On s’étonna qu’une petit maison particulière, qui don­nait dans un jardinet minuscule entouré de hauts murs, rue de l’Agau, ait eu bien après le déconfinement ses volets cadenassés et sa poterne d’enceinte encore clouée de l’extérieur. La gendarme­rie apprit par des indiscrétions que ces mesures draconiennes avaient été prises à cause d’une suspicion de maladie chez une tante grabataire habitant les lieux et que les propriétaires n’avaient pas eu le temps de fuir dans leur résidence secon­daire, à moins qu’ils n’aient méconnu la gravité de la situa­tion, s’ils ne s’étaient pas crus intou­chables, les indiscrétions hésitaient. Cette vieille famille de notaires avait une jeune cousine à son service qu’on appelait la cousine des champs et qui, vivant en périphérie, lui apporta régulièrement depuis les jardins d’ouvriers des provisions, hissées dans un panier par la corde du treuil jusqu’à l’étage, cela avant d’être alitée pour un long séjour en hôpital à quelques jours du déconfinement.

La porte fut forcée, les volets ouverts et l’horreur appa­rut en plein jour. L’équipe technique, le légiste et les indis­crétions reconstituèrent le drame avec la méticulosité dont un restaurateur de tableau rénoverait le massacre des Inno­cents.
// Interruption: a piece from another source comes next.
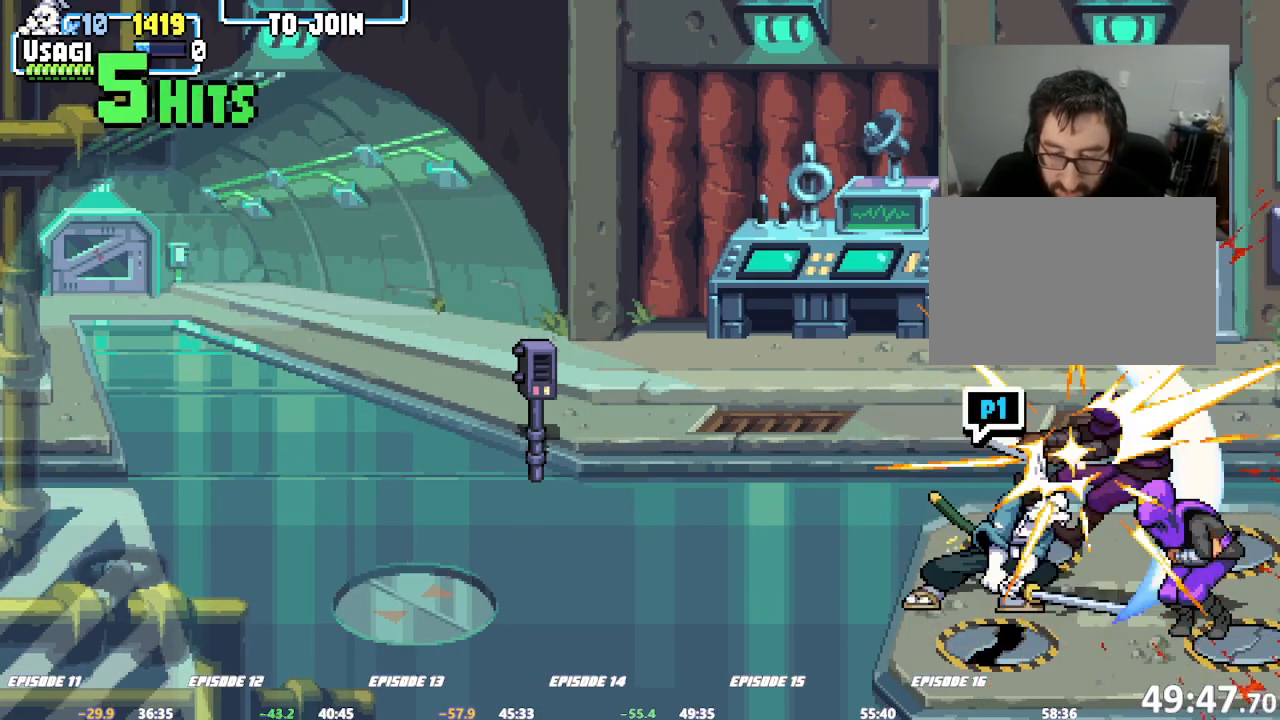
Gameplay with a controller (arcade stick); each line is a JSON object with the inputs held at the frame after it (dt_ms = milliseconds from this image to that frame). "events" lists button and stick changes between this image and that frame as [ms after this image, input, new state], when the widget could be followed in between. Not read: DPAD_RIGHT L3 R3.
{"dt_ms": 500, "buttons": [], "left_stick": "left", "events": [[317, "SQUARE", "up"], [367, "left_stick", "left"], [417, "left_stick", "center"], [467, "left_stick", "left"]]}
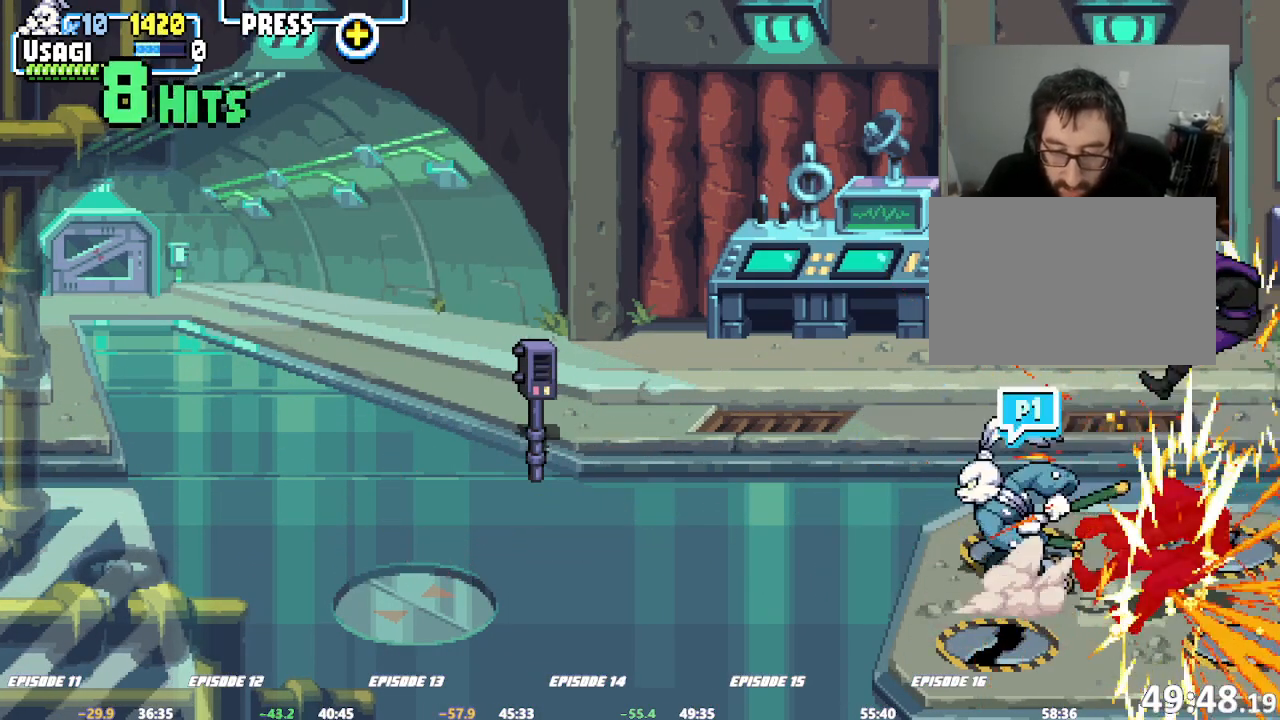
{"dt_ms": 500, "buttons": [], "left_stick": "center", "events": [[133, "left_stick", "center"], [333, "left_stick", "up"], [500, "left_stick", "center"]]}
Ces gens ne prirent l’air que dans leur jardin, pas plus grand qu’une cellule sous l’ombre des murs. Le manque d’exercice, la claustration et les contrariétés d’une trop grande intimité minèrent en premier lieu l’épouse, une grosse dame amorphe qui fut prise d’une forte fièvre ner­veuse, laquelle dégénéra en délire de la persécution où son mari vit les premières atteintes cérébrales du mal, en sorte qu’il l’enferma dans le grenier où personne n’osa monter la nourrir jusqu’à ce que les ambulanciers en déménagent une momie. Le malheur voulut que son fils aîné, rongé de culpabilité en entendant les coups sourds donnés dans la trappe jusqu’à tard dans la nuit, se laissa mourir de chagrin avec son amant avunculaire dans le lit maternel, que l’époux ne fréquentait d’ailleurs plus pour des raisons de commodités où n’était pas pour rien la présence à la mai­son d’une cousine dite des villes, mais le malheur ne s’arrêta pas là, car, dans le même temps qu’une coupure de courant réduisait la maison à la pénombre, le téléphone étant coupé, les portables inexplicablement égarés, l’anxiété générale tourna à la peur, et l’agacement à la co­lère, la colère aux coups, des affections diverses et des troubles mentaux altérèrent la santé de chacun sous l’effet des angoisses de la promiscuité autant que d’un psychisme fragile, des deux grands enfants vivant encore chez leurs parents le fils puîné mourut de violentes coliques néphrétiques et la benjamine, jeune fille précieuse quoique atteinte d’un lupus sur le bout du nez, se suicida à cause de l’odeur, divers neveux et nièces, la tante grabataire, la cousine des villes et les grands-parents des deux époux auraient pu survivre à de violentes somati­sations, douleurs gastriques, neuronales, troubles de l’humeur, déviances bizarres, menstrues et mictions épou­vantablement douloureuses, étant malgré tout assez co­riaces, mais le plus malade de tous fut le notaire qui des­cendit de son bureau avec le fusil de chasse qui servait à garder le coffre-fort et décima toute la maisonnée réunie pour la tablée du soir autour du potage aux champignons, du moins ceux qui survivaient encore aux champignons apportés par la cousine des champs. Ainsi moururent-ils non du virus mais d’eux-mêmes, en quelque sorte.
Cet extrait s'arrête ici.